What does this do to a child? Certainly, with most children it does not completely destroy the foundation of security they have built up over the years, but it must poke some very good holes in it. You can’t trust people– at times it seems not even your parents. You can’t trust your safety to be maintained as you explore the world, as you go to school, as you go shopping, even as you lie in your own bed. The scary prayer we push on our little children suddenly takes on a clearer meaning: “Now I lay me down to sleep, I pray the Lord my soul to keep. If I should…”

When these security props are pulled away, or at least weakened, in desperation children have to turn to the only people they can fully trust—themselves. Tentative and flimsy though they might be, some walls go up. They respect others a little less. They respect parents a little less. They seek to control their own lives a little more. They are less open. More suspicious. More defensive. The feelers that should be reaching out to embrace and explore this amazing world are pulled back a bit. A protective shell is created.

Some would say that this is good. That this world is full of strange and sick people, and that the trusting, open child is in danger. That certainly might be so. But what protection is there for an eight year old, what control do they have? We tell our children not to go with strangers, but in demonstrations, time and time again, they do.

Certainly in nations like Canada we have maintained, rightly or wrongly, a notion of a safe world that many children in other countries have never enjoyed. But while dangers from insurrections, from political unrest, even from natural disasters like flood and storm are terrible things, they seem, even the fighting, to be somehow “natural”. These are causes that we can get a handle on, can understand– and we’ll try our best to protect our children from them.

Men abducting little girls for sexual purposes and then killing them, mothers chasing their own daughters into the woods and strangling them, the mind balks at these. The mind’s filing cabinet for these situations is an empty drawer. We cannot understand this, and without that understanding we have no way to see it coming and protect our children, or the children of others. We listen to Tori’s mother saying, “But why did it have to be my child?” and are thankful that it wasn’t ours.

We watch the little children playing, and though we see the faults of selfishness, bickering, and scrapping, these pale in comparison to these acts that make the news. On the whole, we can appreciate the innocence of children, but we look close to see if there is wariness in their glances as they look up.

There had better be.

2 thoughts on “And now Tori

  1. When the Karissa thing happened the kids I know were all worked up, then as the months passed they forgot about it. Now just awhile ago when a child molestor moved to this area one little girl said she wouldn’t dare to leave the yard as she didn’t want “the raper” to get her. They remember for a short while that those things could happen to them, but then are so busy playing and being kids that they forget, until something happens again.

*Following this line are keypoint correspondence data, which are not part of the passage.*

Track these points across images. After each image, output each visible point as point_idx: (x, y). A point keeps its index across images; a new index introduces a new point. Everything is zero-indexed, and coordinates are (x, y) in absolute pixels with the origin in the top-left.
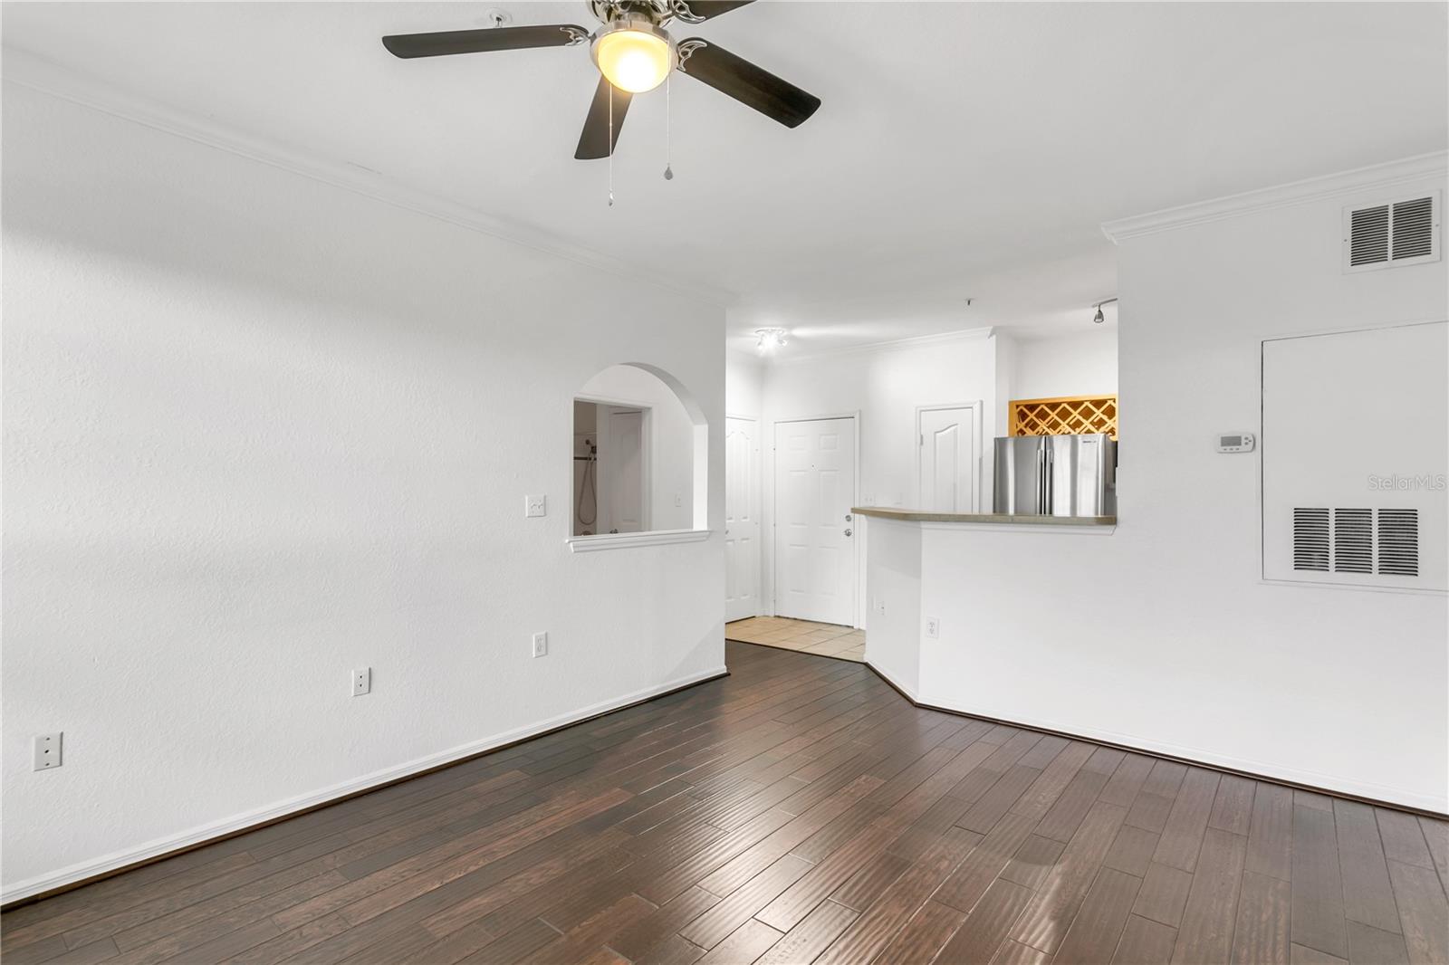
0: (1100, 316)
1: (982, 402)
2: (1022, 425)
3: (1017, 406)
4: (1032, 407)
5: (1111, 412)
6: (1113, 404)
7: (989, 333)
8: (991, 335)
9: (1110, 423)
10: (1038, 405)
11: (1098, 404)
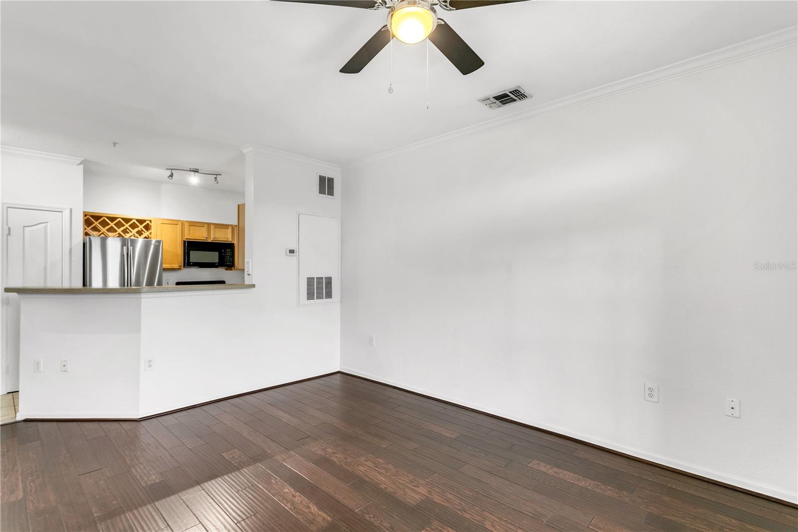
0: (172, 175)
1: (71, 210)
2: (89, 230)
3: (85, 216)
4: (97, 218)
5: (147, 227)
6: (149, 223)
7: (79, 162)
8: (79, 164)
9: (146, 234)
10: (101, 217)
11: (141, 222)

    And those sick freaks shouldn’t get any special protection in jails.

  2. So sad, so sad. And little Scottish Madeleine McCann, and so many others. …….this has always happened and is hard to understand or to forgive. Remember the babes in the woods, and evil stepmothers. It is the dark side of our human nature. All we can do is be careful for them, be kind, try to think straight and to avoid taking evil or violent images into our minds.